Соня, всё ещё прижимая лиса, переводила глаза с мамы на тётю. И — Нина видела это совершенно отчётливо — потихоньку расправляла плечи. Будто маленький человек впервые услышал, что его «нет» имеет вес.
— Хочешь, дай Ляле поиграть, — мягко сказала ей Нина. — А не хочешь — не давай. Как сама решишь.
Соня подумала. Серьёзно, по-настоящему подумала, наморщив нос. А потом подошла к Ляле, села рядом на корточки и сказала:
— На. Только мордочку не мусоль, он намокнет. Поиграешь — отдашь.
И отдала лиса сама. По своей воле. И от этого «по своей воле» у Нины защипало в глазах так, как не щипало, когда у неё отбирали.
Рита съехала только через четыре месяца — куда дольше обещанного, как всегда. Но перед отъездом, уже в дверях, с сумками, она вдруг остановилась.

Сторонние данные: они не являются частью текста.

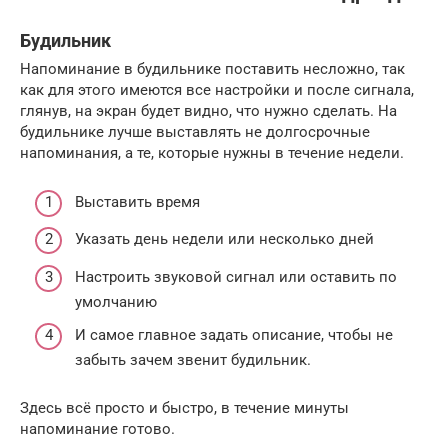
Будильник
Напоминание в будильнике поставить несложно, так
как для этого имеются все настройки и после сигнала,
глянув, на экран будет видно, что нужно сделать. На
будильнике лучше выставлять не долгосрочные
напоминания, а те, которые нужны в течение недели.
Выставить время
Указать день недели или несколько дней
Настроить звуковой сигнал или оставить по
умолчанию
И самое главное задать описание, чтобы не
забыть зачем звенит будильник.
Здесь всё просто и быстро, в течение минуты
напоминание готово.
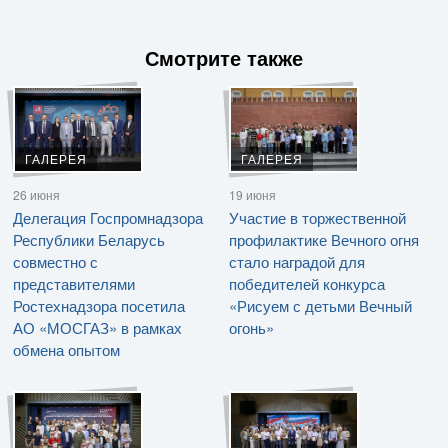
Смотрите также
ГАЛЕРЕЯ
ГАЛЕРЕЯ
26 июня
19 июня
Делегация Госпромнадзора
Участие в торжественной
Республики Беларусь
профилактике Вечного огня
совместно с
стало наградой для
представителями
победителей конкурса
Ростехнадзора посетила
«Рисуем с детьми Вечный
АО «МОСГАЗ» в рамках
огонь»
обмена опытом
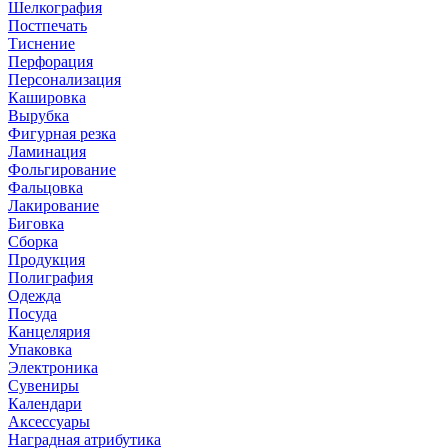
Шелкография
Постпечать
Тиснение
Перфорация
Персонализация
Кашировка
Вырубка
Фигурная резка
Ламинация
Фольгирование
Фальцовка
Лакирование
Биговка
Сборка
Продукция
Полиграфия
Одежда
Посуда
Канцелярия
Упаковка
Электроника
Сувениры
Календари
Аксессуары
Наградная атрибутика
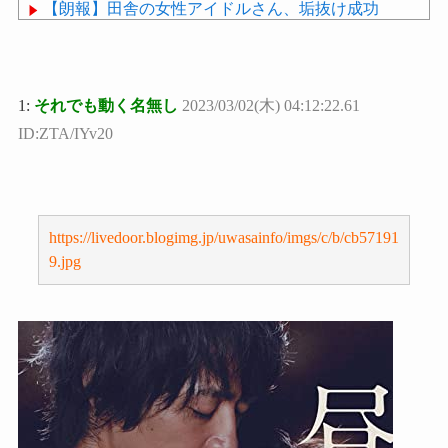
【朗報】田舎の女性アイドルさん、垢抜け成功
wwwwwwwwwwwwwwwwwwwww
睡眠研究の世界的権威、マシュー・ウォーカー氏に
学ぶ、睡眠の質を上げるための４つのルール
1:
それでも動く名無し
2023/03/02(木) 04:12:22.61
ID:ZTA/IYv20
Powered by livedoor 相互RSS
https://livedoor.blogimg.jp/uwasainfo/imgs/c/b/cb57191
9.jpg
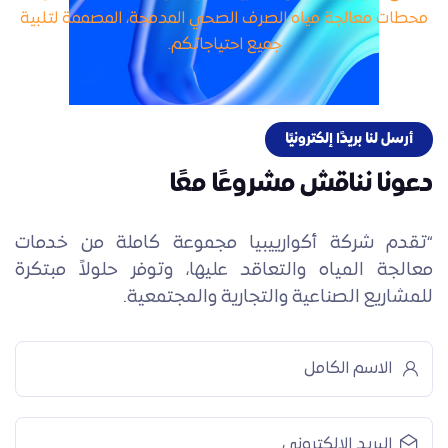
محطات معالجة مياه الصرف الصحي المدمجة، المصممة لتلبية
جميع احتياجاتكم.
أرسل لنا بريدًا إلكترونيًا
دعونا نناقش مشروعًا معًا
“تقدم شركة
أكوارييبيا
مجموعة كاملة من خدمات
معالجة المياه والتعاقد عليها، وتوفر حلولاً مبتكرة
للمشاريع الصناعية والتجارية والمجتمعية.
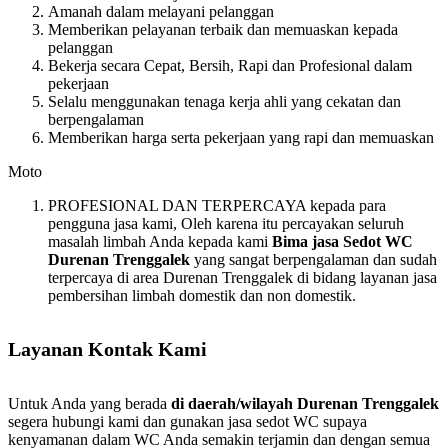
Amanah dalam melayani pelanggan
Memberikan pelayanan terbaik dan memuaskan kepada
pelanggan
Bekerja secara Cepat, Bersih, Rapi dan Profesional dalam
pekerjaan
Selalu menggunakan tenaga kerja ahli yang cekatan dan
berpengalaman
Memberikan harga serta pekerjaan yang rapi dan memuaskan
Moto
PROFESIONAL DAN TERPERCAYA kepada para
pengguna jasa kami, Oleh karena itu percayakan seluruh
masalah limbah Anda kepada kami
Bima jasa Sedot WC
Durenan Trenggalek
yang sangat berpengalaman dan sudah
terpercaya di area Durenan Trenggalek di bidang layanan jasa
pembersihan limbah domestik dan non domestik.
Layanan Kontak Kami
Untuk Anda yang berada
di daerah/wilayah Durenan Trenggalek
segera hubungi kami dan gunakan jasa sedot WC supaya
kenyamanan dalam WC Anda semakin terjamin dan dengan semua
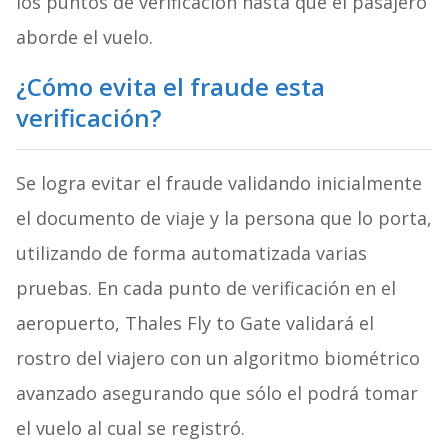
los puntos de verificación hasta que el pasajero
aborde el vuelo.
¿Cómo evita el fraude esta
verificación?
Se logra evitar el fraude validando inicialmente
el documento de viaje y la persona que lo porta,
utilizando de forma automatizada varias
pruebas. En cada punto de verificación en el
aeropuerto, Thales Fly to Gate validará el
rostro del viajero con un algoritmo biométrico
avanzado asegurando que sólo el podrá tomar
el vuelo al cual se registró.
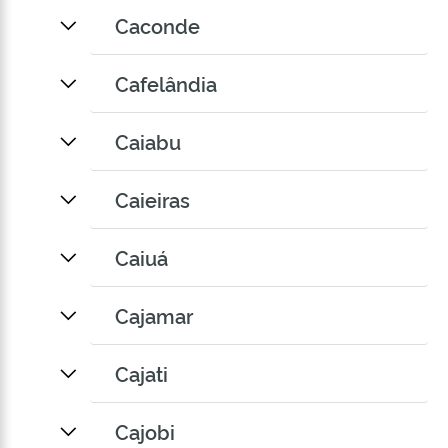
Caconde
Cafelândia
Caiabu
Caieiras
Caiuá
Cajamar
Cajati
Cajobi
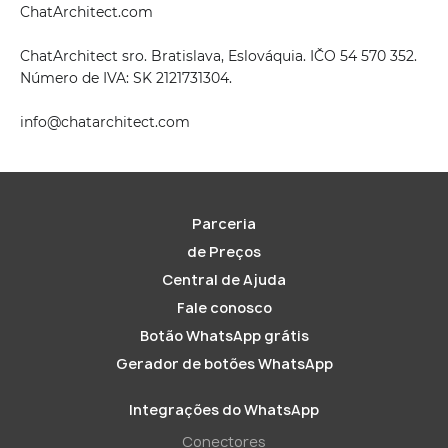
ChatArchitect.com
ChatArchitect sro. Bratislava, Eslováquia. IČO 54 570 352.
Número de IVA: SK 2121731304.
info@chatarchitect.com
Parceria
de Preços
Central de Ajuda
Fale conosco
Botão WhatsApp grátis
Gerador de botões WhatsApp
Integrações do WhatsApp
Conectores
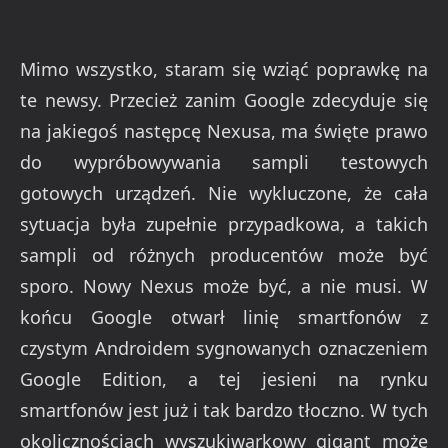
Mimo wszystko, staram się wziąć poprawkę na
te newsy. Przecież zanim Google zdecyduje się
na jakiegoś następcę Nexusa, ma święte prawo
do wypróbowywania sampli testowych
gotowych urządzeń. Nie wykluczone, że cała
sytuacja była zupełnie przypadkowa, a takich
sampli od różnych producentów może być
sporo. Nowy Nexus może być, a nie musi. W
końcu Google otwarł linię smartfonów z
czystym Androidem sygnowanych oznaczeniem
Google Edition, a tej jesieni na rynku
smartfonów jest już i tak bardzo tłoczno. W tych
okolicznościach wyszukiwarkowy gigant może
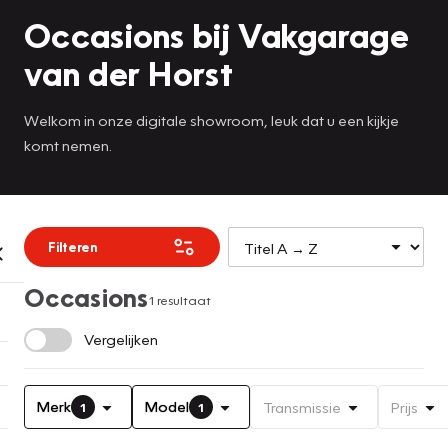
Occasions bij Vakgarage
van der Horst
Welkom in onze digitale showroom, leuk dat u een kijkje
komt nemen.
Filteren
Occasions
1 resultaat
Vergelijken
Merk
Model
Transmissie
Prijs
1
1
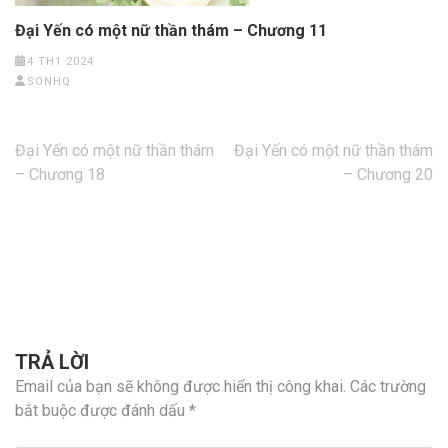
Đại Yến có một nữ thần thám – Chương 11
4 TH1 2024
SONHQ
Điều
Đại Yến có một nữ thần thám
Đại Yến có một nữ thần thám
hướng
– Chương 18
– Chương 20
bài
viết
TRẢ LỜI
Email của bạn sẽ không được hiển thị công khai.
Các trường
bắt buộc được đánh dấu
*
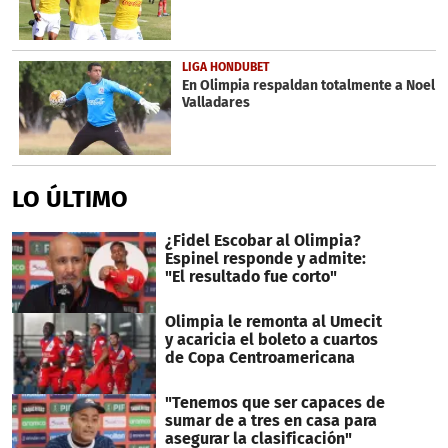
LIGA HONDUBET
En Olimpia respaldan totalmente a Noel
Valladares
LO ÚLTIMO
¿Fidel Escobar al Olimpia?
Espinel responde y admite:
"El resultado fue corto"
Olimpia le remonta al Umecit
y acaricia el boleto a cuartos
de Copa Centroamericana
"Tenemos que ser capaces de
sumar de a tres en casa para
asegurar la clasificación"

— Слушай, — сказала она, не глядя на сестру. — Я этот свитер тебе верну. Синий. Я его, дура, всё ношу… Прости, Нин. Я ведь правда не понимала. Думала, у нас и вправду всё общее.
— Я знаю, — сказала Нина. И обняла её. По-настоящему, крепко — впервые за много лет не чувствуя, что её обнимают, чтобы что-нибудь забрать.
Прошло двенадцать лет.
Соня выросла высокой, спокойной девушкой с прямым, ясным взглядом — взглядом человека, который точно знает, где проходит граница между «моё» и «твоё», и оттого вовсе не жаден, а как раз наоборот, щедр без надрыва. Она легко отдавала, потому что отдавала от полноты, а не от страха. Дружила преданно, любила открыто, а когда говорила «нет», говорила его без вины и дрожи в голосе — и Нина, глядя на дочь, каждый раз тихо торжествовала.
В прошлом году Соня поступила в институт в другом городе и сняла свою первую комнату. Маленькую, под крышей, с косым потолком и окном во двор. Нина приехала помочь обустроиться. И когда они расставляли на полке книги, вешали на стену открытки, ставили на подоконник того самого, лысоватого уже, заштопанного на боку лиса Тишу, Соня вдруг обняла маму и сказала в плечо:
— Мам. Спасибо, что у меня всегда было своё. Я только сейчас понимаю, какая это редкость.
И Нина, стоя в чужой ещё комнате, которая через час станет совсем Сониной, подумала о той, давней, с зелёными обоями. И о маме, которая отдавала всё, что у неё было, и оттого искренне верила, что и дети должны раздавать себя без остатка. Мама ведь не со зла. Мама просто не знала другого слова для любви, кроме слова «поделись».
А любовь, думала Нина, — она ведь не только в том, чтобы отдавать. Она ещё и в том, чтобы у человека было что-то, чего у него никто не отнимет, — своя полка, своя книга, своё «нет», своё право выбрать. Общее — это тепло, это семья, это плечо рядом. Но человек начинается там, где у него появляется своё. И самый дорогой подарок, какой можно сделать ребёнку, — это не игрушка, которую велят разделить пополам, а тихая, твёрдая уверенность: ты есть, ты отдельный, и то, что твоё, — действительно твоё. Раздели по своей воле — и будет щедрость. Отними по чужой — и останется только пустая, стёртая до огрызка душа. Нина это знала точно. Она прошла обе дороги. И выбрала ту, по которой её дочь теперь шла, не оглядываясь.